Les Esprits et la grammaire Une grave erreur grammaticale a été découverte dans le Livre des
Esprits par un profond critique qui nous a adressé la note suivante :
« Je lis, page 384, paragraphe 911, ligne 23, dans votre Livre des Esprits :
« Il y a beaucoup de personnes qui disent : Je veux ; mais la volonté
n'est que sur les lèvres ; ils veulent et ils sont bien aises que cela
ne soit pas. » Si vous aviez mis : « Elles veulent et elles sont bien
aises que cela ne soit pas, » ne croyez-vous pas que le français y eût
gagné ? Je serais tenté de croire que votre Esprit écrivain protecteur
est un farceur qui vous fait commettre des fautes de langage.
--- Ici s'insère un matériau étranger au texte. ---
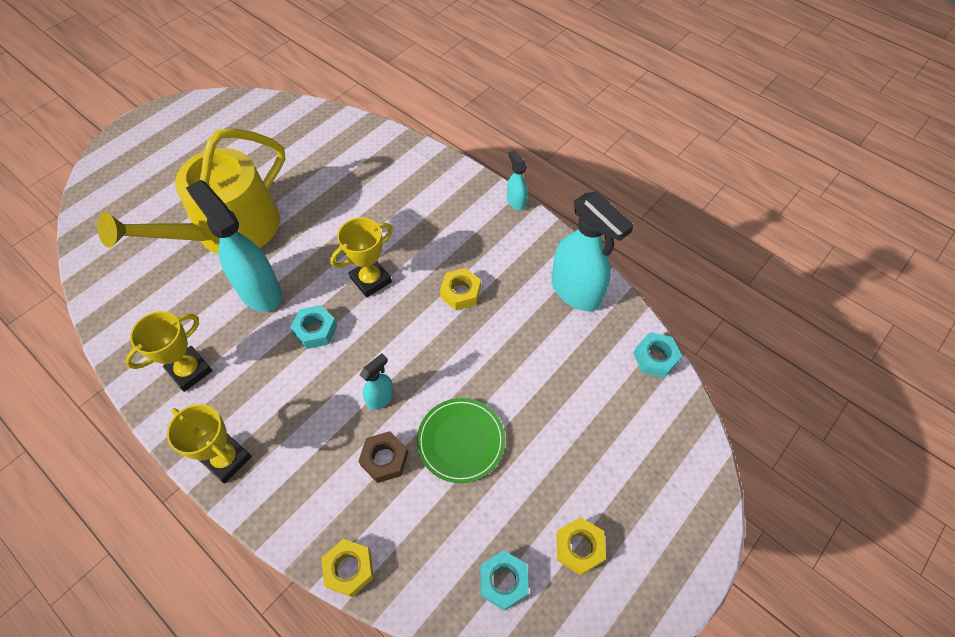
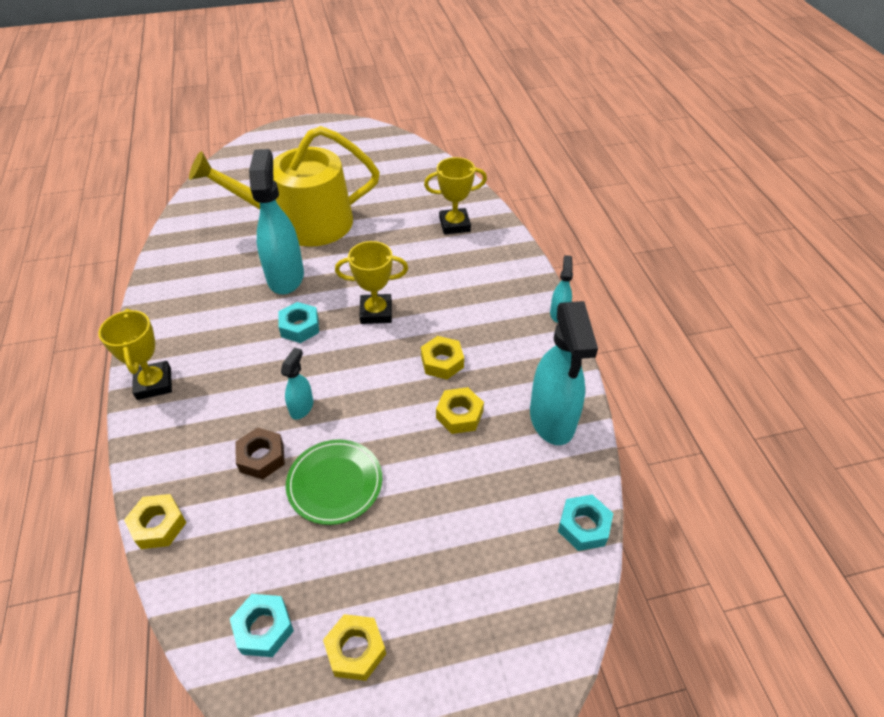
camera: 35 degrees right, 10 degrees down
yellow trophy [125,311,213,392] -> yellow trophy moved to [424,157,487,235]
turquoise spray bottle [360,353,394,410] -> turquoise spray bottle turned 60 degrees counterclockwise [281,347,313,420]
none -> yellow nut [436,387,484,434]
Dépêchez-vous de le punir et surtout de le corriger. »
Nous
regrettons de ne pouvoir adresser nos remerciements à l'auteur de cette
remarque ; mais c'est sans doute par modestie et pour se soustraire aux
témoignages de notre reconnaissance qu'il a oublié de mettre son nom et
son adresse, et qu'il s'est borné à signer : Un Esprit protecteur de la
langue française. Puisqu'il paraît que ce monsieur, ou cet Esprit, se
donne la peine de lire nos ouvrages, nous prions les bons Esprits de
vouloir bien lui mettre notre réponse sous les yeux.
Il demeure
évident que ce monsieur sait que le substantif personne est du féminin,
et que les adjectifs et les pronoms s'accordent en genre et en nombre
avec le substantif auquel ils se rapportent. Malheureusement on
n'apprend pas tout dans les écoles, surtout en fait de langue française ;
si ce monsieur, qui se déclare le protecteur de notre langue, avait
franchi les limites de la grammaire de Lhomond, il saurait qu'on trouve
dans Regnard la phrase suivante : Quoique ces trois personnes eussent
des intérêts bien différents, ils étaient tous, néanmoins, tourmentÉs de
la même passion ; et cette autre dans Vaugelas : Les personnes
consommées dans la vertu ont en toutes choses une droiture d'esprit et
une attention judicieuse qui les empêche d'être mÉdisants ; de là cette
règle que l'on trouve dans la Grammaire normale des Examens, par MM.
Lévi Alvarès et Rivail, dans celle de Boniface, etc.
« On
emploie quelquefois, par syllepse, le pronom il pour remplacer le
substantif personne, quoique ce dernier mot soit féminin. Cet accord ne
peut avoir lieu que lorsque, dans la pensée, le mot personne ne
représente pas exclusivement des femmes, et en outre quand le mot il en
est assez éloigné pour que l'oreille n'en soit pas choquée. »
A
l'égard du pronom personne, qui est masculin, on trouve la remarque
suivante : « Cependant quand le pronom personne, désigne spécialement
une femme, l'adjectif qui s'y rapporte peut se mettre au féminin ; on
peut dire : Personne n'est plus jolie que Rosine (Boniface).
Les Esprits qui ont dicté la phrase en question ne sont donc pas tout à
fait aussi ignorants que le prétend ce monsieur ; nous serions même
tenté de croire qu'ils en savent un peu plus que lui, quoique en général
ils se piquent assez peu d'exactitude grammaticale, à l'instar de plus
d'un de nos savants qui ne sont pas tous de première force sur
l'orthographe. Moralité : Il est bon de savoir avant de critiquer.
Quoi qu'il en soit, pour calmer les scrupules de ceux qui n'en
sauraient pas davantage, et croiraient la doctrine en péril pour une
faute de langue réelle ou supposée, nous avons changé cet accord dans la
cinquième édition du Livre des Esprits qui vient de paraître, puisque :
. . . . Sans peine, aux rimeurs hasardeux
L'usage encor, je crois, laisse le choix des deux.
C'est vraiment plaisir de voir la peine que se donnent les adversaires
du Spiritisme pour l'attaquer avec toutes les armes qui leur tombent
sous la main ; mais ce qu'il y a de singulier, c'est que, malgré la
multitude des traits qu'on lui décoche, malgré les pierres qu'on sème
sur sa route, malgré les pièges qu'on lui tend pour le faire dévier de
son but, aucun n'a encore trouvé le moyen de l'arrêter dans sa marche,
et qu'il gagne un terrain désespérant pour ceux qui croyaient l'abattre
en lui donnant des chiquenaudes. Après les chiquenaudes, les athlètes du
feuilleton ont essayé les coups de massue : il n'en a pas même été
ébranlé, et il n'en a couru que plus vite.